Hoofdstuk 4 Omgevingsaspecten

4.1 Archeologie

Provinciale verwachtingskaart

De provinciale verwachtingskaart van de provincie Utrecht bevat (nog) geen gegevens over het plangebied. Er is daarom gekeken naar de Cultuur historische atlas van de provincie Zuid- Holland, waar de voormalige gemeente Zederik deel van uit maakte. Hierop kregen de delen van het plangebied waar stroomgordelafzettingen in de ondergrond voorkomen een verwachting op archeologische resten tussen 0-3m –mv, tussen 3-5m –mv en dieper dan 5m –mv.

Gemeentelijk archeologisch beleid

Het plangebied valt binnen het bestemmingsplan Reparatieplan Buitengebied Zederik (d.d. 19- 11-2019). Hierbinnen is een dubbelbestemming Waarde – Archeologie 1, 2, 3, 4, 5 en 6 van toepassing. De geplande bodemingrepen overschrijden de vrijstellingsgrenzen.
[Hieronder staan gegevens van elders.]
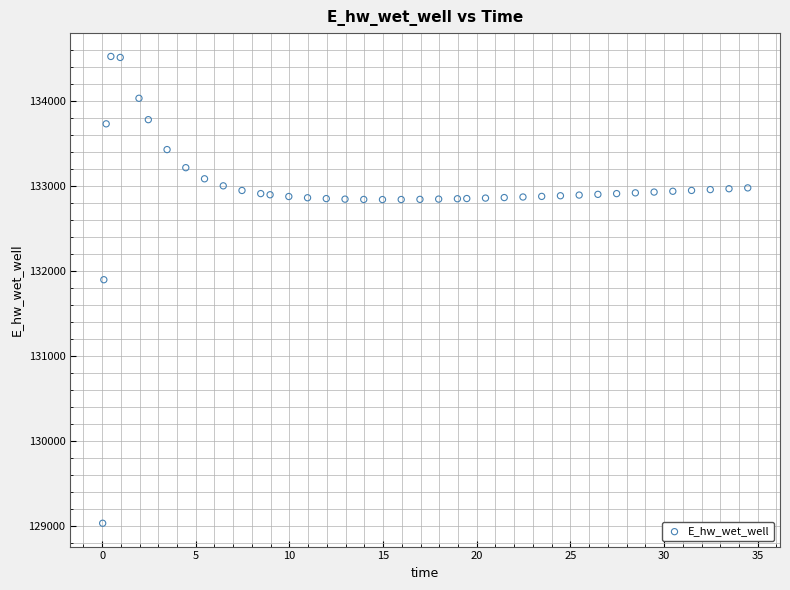

What Y value in the scatter plot is closest to 131776?

131895.5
De gemeentelijke archeologische verwachtings- en beleidsadvieskaart van de voormalige gemeente Zederik is gebaseerd op het voorkomen van stroomgordels in de ondergrond. Gebieden in de komgronden kregen daarbij een lage verwachting; gebieden op oeverwal-, stroomrug- en crevasseafzettingen werd een hogere verwachting toegekend.

Onderzoek

Voor de beoogde ontwikkeling is een archeologisch bureauonderzoek en inventariserend veldonderzoek uitgevoerd, zie bijlage 1. Hieruit kan het volgende geconcludeerd worden.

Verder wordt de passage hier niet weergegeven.